##### SELECTED TEXT #####

Chapter 27: Depth, 3D Vision & Neural Scene Representations

"For years I flattened the world into a grid of brightness and called it sight. Then someone asked me how far away the chair was, and I realized I had been reading a novel by looking only at the shape of the ink."
A Pixel That Finally Learned to Reach Out and Touch the Scene

Big Picture

This chapter is where the deep networks of Part III collide with the projective geometry of Part II, and the prize is the third dimension that a camera throws away. A photograph is a projection: the moment light hits the sensor, depth is collapsed and the scene's geometry is lost. Part II recovered that geometry with two cameras and triangulation. This chapter recovers it with learned priors, sometimes from a single image, and then goes further, asking a network not merely to estimate depth but to represent the entire scene as a function you can render from any new viewpoint. We travel from a depth map (one number per pixel) through explicit 3D structures (points, voxels, meshes), to networks that operate directly on irregular point sets, and finally to the neural and point-based scene representations, NeRF and 3D Gaussian splatting, that redefined novel-view synthesis between 2020 and 2024. The connecting thread is geometry as a learnable object.

Chapter Overview

Every model in this book so far has lived in the image plane. Even the video networks of Chapter 26 stacked images and reasoned about how the plane changed over time. But the world is not flat, and a great deal of what we want vision systems to do (drive a car, grasp an object, build a map, place a virtual sofa in a living room) requires knowing where things are in three dimensions, not just what they are in two. Recovering that third dimension is the oldest problem in computer vision and one of the hardest, because projection is a lossy, many-to-one mapping: infinitely many 3D scenes produce the same 2D image. Part II solved the problem with explicit geometry, two or more views, calibrated cameras, and triangulation. This chapter shows what changes when you let a network learn the priors that disambiguate depth, and what becomes possible when geometry itself becomes the thing the network outputs.

We open with the most striking case: estimating depth from a single image. Classically this is impossible, a single projection cannot determine scale, yet humans do it effortlessly using learned cues (perspective, texture gradients, familiar object sizes, shading). Section 27.1 shows how a network learns those same cues, why the right loss is scale-invariant, and how the 2024 foundation models for depth (Depth Anything, Marigold, Depth Pro) turned monocular depth from a fragile research demo into a reliable off-the-shelf tool. Once we can produce depth, we need somewhere to put it. Section 27.2 surveys the three explicit ways to store 3D structure, point clouds, voxel grids, and meshes, each with its own memory profile, its own natural operations, and its own pathologies, and shows how to convert a depth map into each one.

#####

In the chapter introduction on depth and 3D vision, what three explicit ways of storing 3D structure does Section 27.2 survey? The data after this text has no role in any of this.

##### THE DATA #####

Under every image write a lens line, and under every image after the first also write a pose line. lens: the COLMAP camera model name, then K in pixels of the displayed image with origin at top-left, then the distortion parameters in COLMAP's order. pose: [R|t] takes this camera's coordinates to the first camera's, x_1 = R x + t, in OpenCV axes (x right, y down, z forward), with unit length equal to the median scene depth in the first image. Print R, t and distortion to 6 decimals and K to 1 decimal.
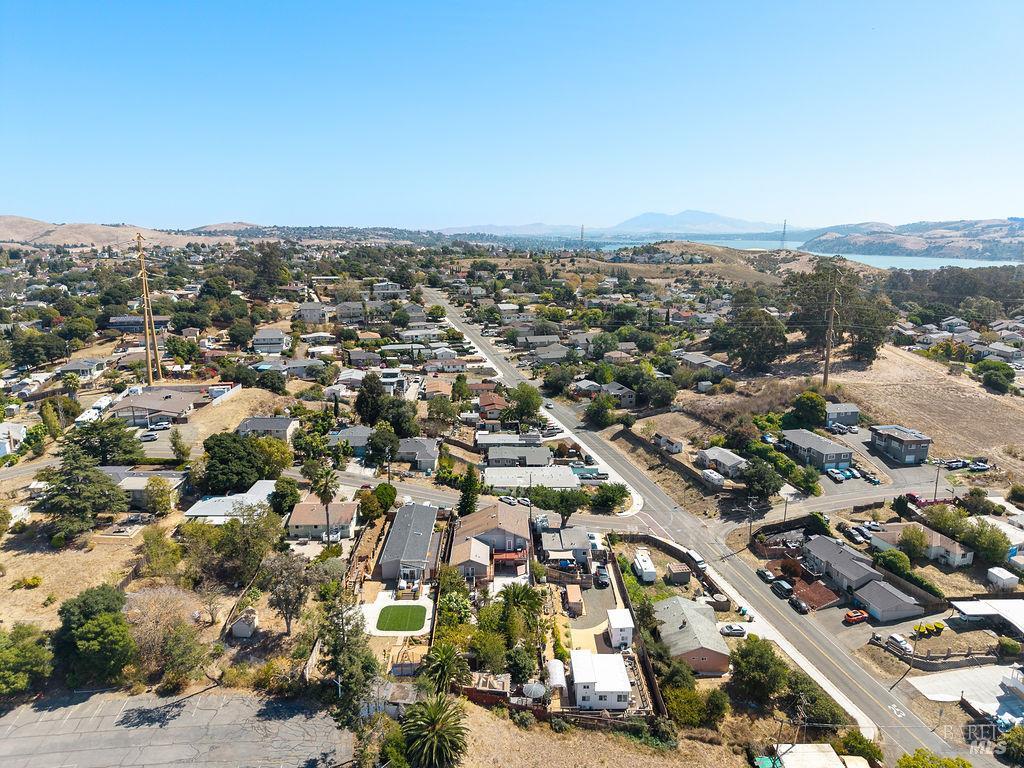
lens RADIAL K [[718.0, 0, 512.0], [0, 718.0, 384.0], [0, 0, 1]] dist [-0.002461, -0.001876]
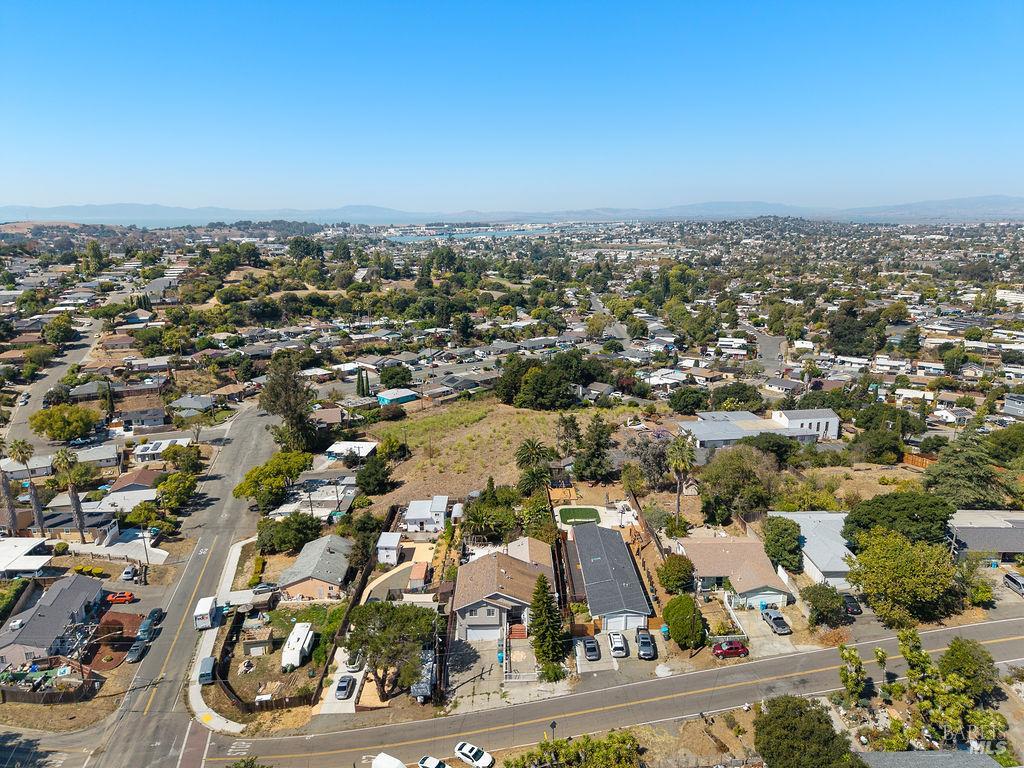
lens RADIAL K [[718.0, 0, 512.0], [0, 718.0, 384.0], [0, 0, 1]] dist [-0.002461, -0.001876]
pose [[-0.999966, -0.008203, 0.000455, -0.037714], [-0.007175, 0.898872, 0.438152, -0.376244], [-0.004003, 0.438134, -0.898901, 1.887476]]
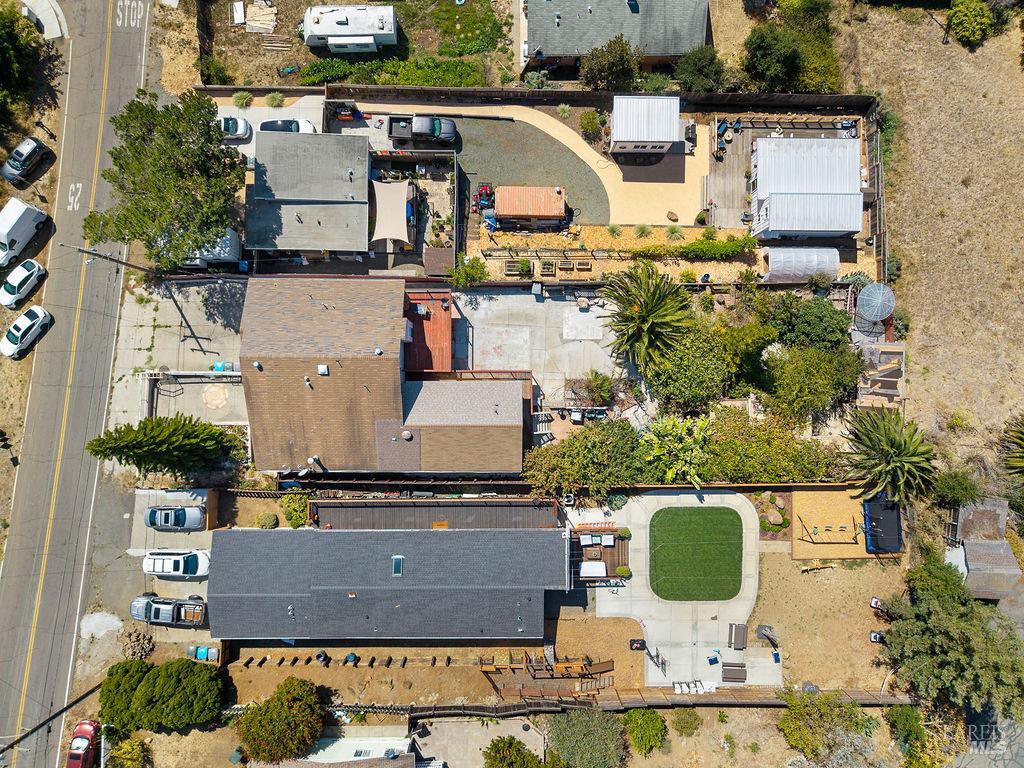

#####

RESULT - Point clouds, voxel grids, and meshes.